The request was honored, Mr. Gonzalez said, and safety was in no way compromised. He said a male controller handled the prince's morning flight from Houston to Waco, with the female tower manager on the premises and ready to work, if necessary. Two male controllers guided the prince's afternoon flight back to Houston, he said.

"I had never had a request like this and thought it was odd," Mr. Gonzalez said. "But we did not do anything out of the ordinary. We just did our jobs."

Mr. Pallone, the union official, said the Saudis' male-only appeal made its way from the Waco airport to three FAA stations along the prince's route: the Waco approach control center and the Fort Worth and Houston en route centers.

During the morning flight to Waco, authorities in the Houston en route center "refused to comply" with the prince's request, Mr. Pallone said. The issue was moot in the Fort Worth en route center because an all-male crew already had been scheduled, he said. In the Waco center, he said, a male controller took charge of the prince's plane from a female controller.

During the return flight to Houston, only men were working in the Waco center, Mr. Pallone said. At least one woman was on duty in the Fort Worth center, he said, and Houston made no special arrangements.

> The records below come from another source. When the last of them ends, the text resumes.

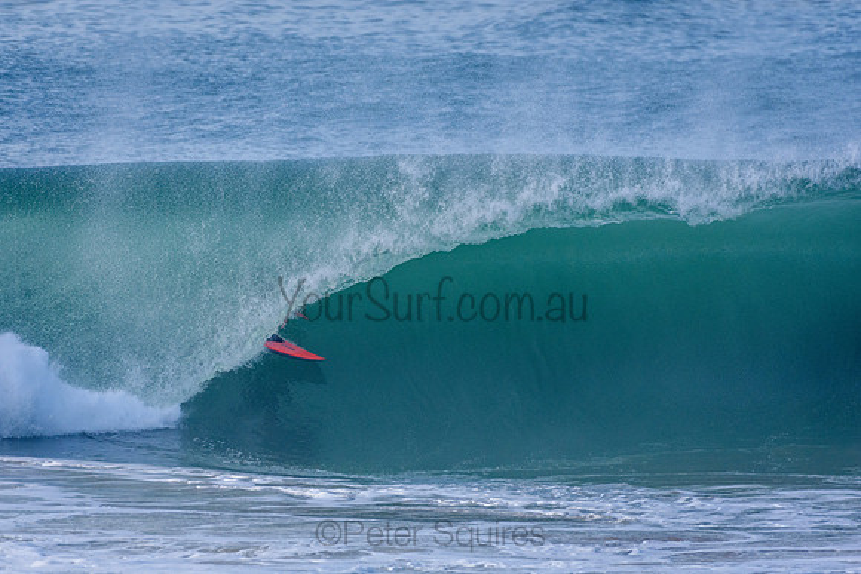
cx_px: 430
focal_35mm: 750
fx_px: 17941
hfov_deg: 2.7
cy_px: 287
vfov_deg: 1.8
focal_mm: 500
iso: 500
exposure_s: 1/2000
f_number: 5.6
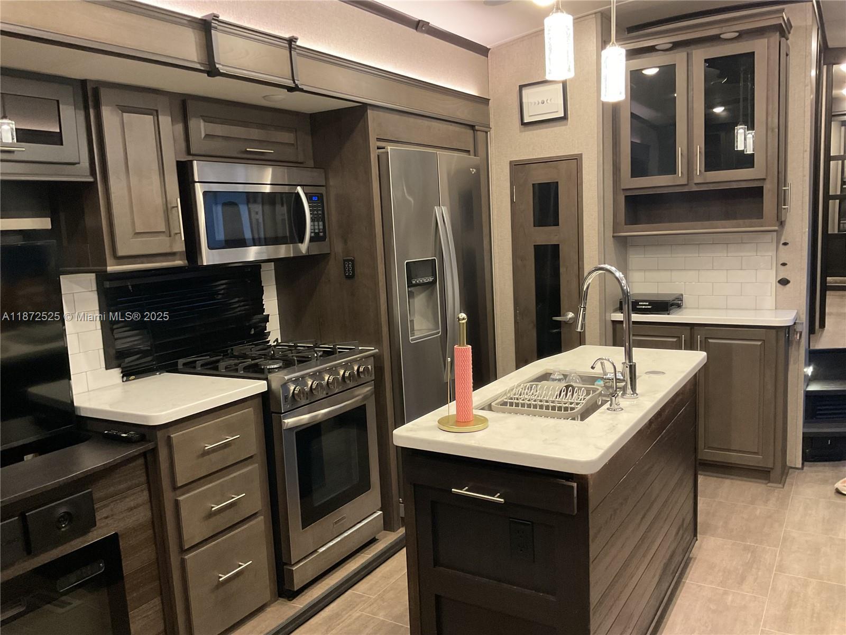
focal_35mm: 29
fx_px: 709
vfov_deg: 48.2
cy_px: 318
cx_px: 423
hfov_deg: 61.7
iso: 250
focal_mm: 3
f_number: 1.8
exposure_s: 1/33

Word of the Saudis' request spread quickly through FAA facilities in Texas.

"I've been a controller 24 years, and I've never heard of anything like this," said Dennis West, who works in the tower at Love Field in Dallas. "I was outraged, as were all the people I worked with, especially the females."

The FAA employee who requested anonymity was equally critical. "My understanding is that he [the prince] did not want any females to work him," the official said. "For us to accommodate that request is absolutely crazy."

The U.S. government has paid heed in the past to Saudi sensitivities, only recently jettisoning an Air Force policy requiring female American military personnel stationed in Saudi Arabia to dress in traditional Muslim robes when they go off-base.

The Saudi foreign minister, Prince Saud al-Faisal, noted that half the people aboard the crown prince's plane were female "hostesses."

"The role of women in Saudi Arabia is undergoing tremendous transformation," he said. "They make half the population. They are needed to bring the population to its full capacity."

The summit between Mr. Bush and the crown prince, who is Saudi Arabia's de facto leader, occurred against a backdrop of rising tensions between the two nations over U.S. policy in the Middle East and the commitment of Arab nations to rein in Islamic fundamentalists and fight terrorism.